The dramatic cost increases associated with third-party payments extend beyond diseases that may not really exist. The Oct 8-9, 2011 Wall St. Journal has a front-page story of a growing problem: doctors gaming the system to maximize their incomes, not constrained by patient cost-concerns. The article discusses spine surgeons who not only do back surgery, but also create their own companies and patent their own fusion devices (each a minor variant of the other), so as to get a double-cut, as it were, in the billing process. Does the patient really need surgery? Will it improve outcomes? Hard to say, but clearly the surgeons marketing their own devices have an interest over and above patient welfare in performing surgery. In a competitive market, this would be handled by second opinions and the patient’s concern that it all is getting too costly. With third-party payers, however, such activity not only persists but thrives. Not surprisingly, failed back surgery (continued, or recurrent, or worsened back pain after surgery for back pain) has become increasingly common…
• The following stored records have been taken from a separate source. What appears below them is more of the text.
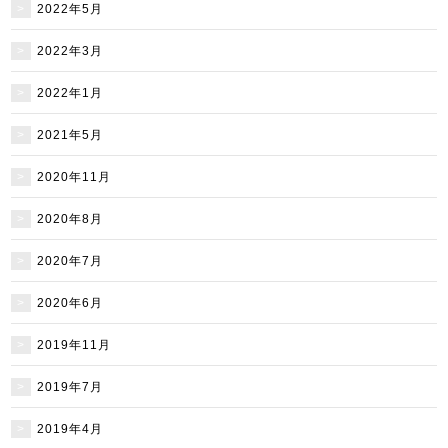
2022年5月
2022年3月
2022年1月
2021年5月
2020年11月
2020年8月
2020年7月
2020年6月
2019年11月
2019年7月
2019年4月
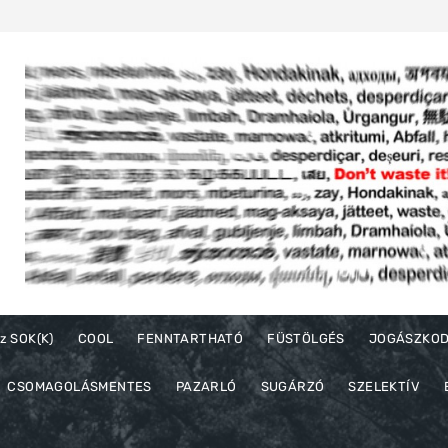
z SOK(K)
COOL
FENNTARTHATÓ
FÜSTÖLGÉS
JOGÁSZKO
CSOMAGOLÁSMENTES
PAZARLÓ
SUGÁRZÓ
SZELEKTÍV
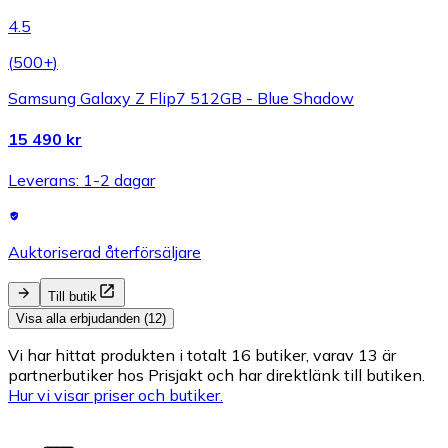
4.5
(
500+
)
Samsung Galaxy Z Flip7 512GB - Blue Shadow
15 490 kr
Leverans: 1-2 dagar
Auktoriserad återförsäljare
Till butik
Visa alla erbjudanden (12)
Vi har hittat produkten i totalt 16 butiker, varav 13 är
partnerbutiker hos Prisjakt och har direktlänk till butiken.
Hur vi visar priser och butiker.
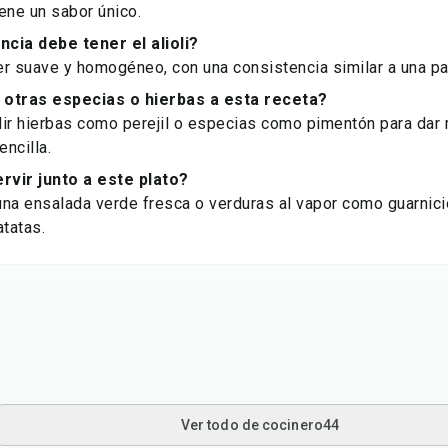
ene un sabor único.
cia debe tener el alioli?
ser suave y homogéneo, con una consistencia similar a una pa
 otras especias o hierbas a esta receta?
ir hierbas como perejil o especias como pimentón para dar 
encilla.
vir junto a este plato?
una ensalada verde fresca o verduras al vapor como guarnic
atatas.
Ver todo de cocinero44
Now, if the problem is related to third-party payers, to the need not merely to please the patient but to justify one’s treatment “objectively” to third-parties, is this problem likely to be resolved or to worsen in an environment like Obamacare? The obvious answer is that it will worsen. It would worsen even more under a single-payer system. Yet, ironically, Dr. Angell is a strong proponent of single-payer systems.
As Thomas Szasz, the iconoclastic psychiatrist whom Angell references obliquely in her review, noted long ago, we live in an age where 'most any complaint is viewed as caused by a disease. Combining the growing list of vague medical diagnoses with the explosion of diseases listed in the latest DSM catalog, it begins to appear as if the entire human condition is one big disease. From stuttering to shaky legs, from bullying to being bullied, from general aches and pains to being a general pain—most any complaint can now get you diagnosed with a disease, and allow a physician to bill for services. These wouldn’t always be services you’d willingly and voluntarily pay for. For some physicians—perhaps Dr. Angell—that’s the whole point.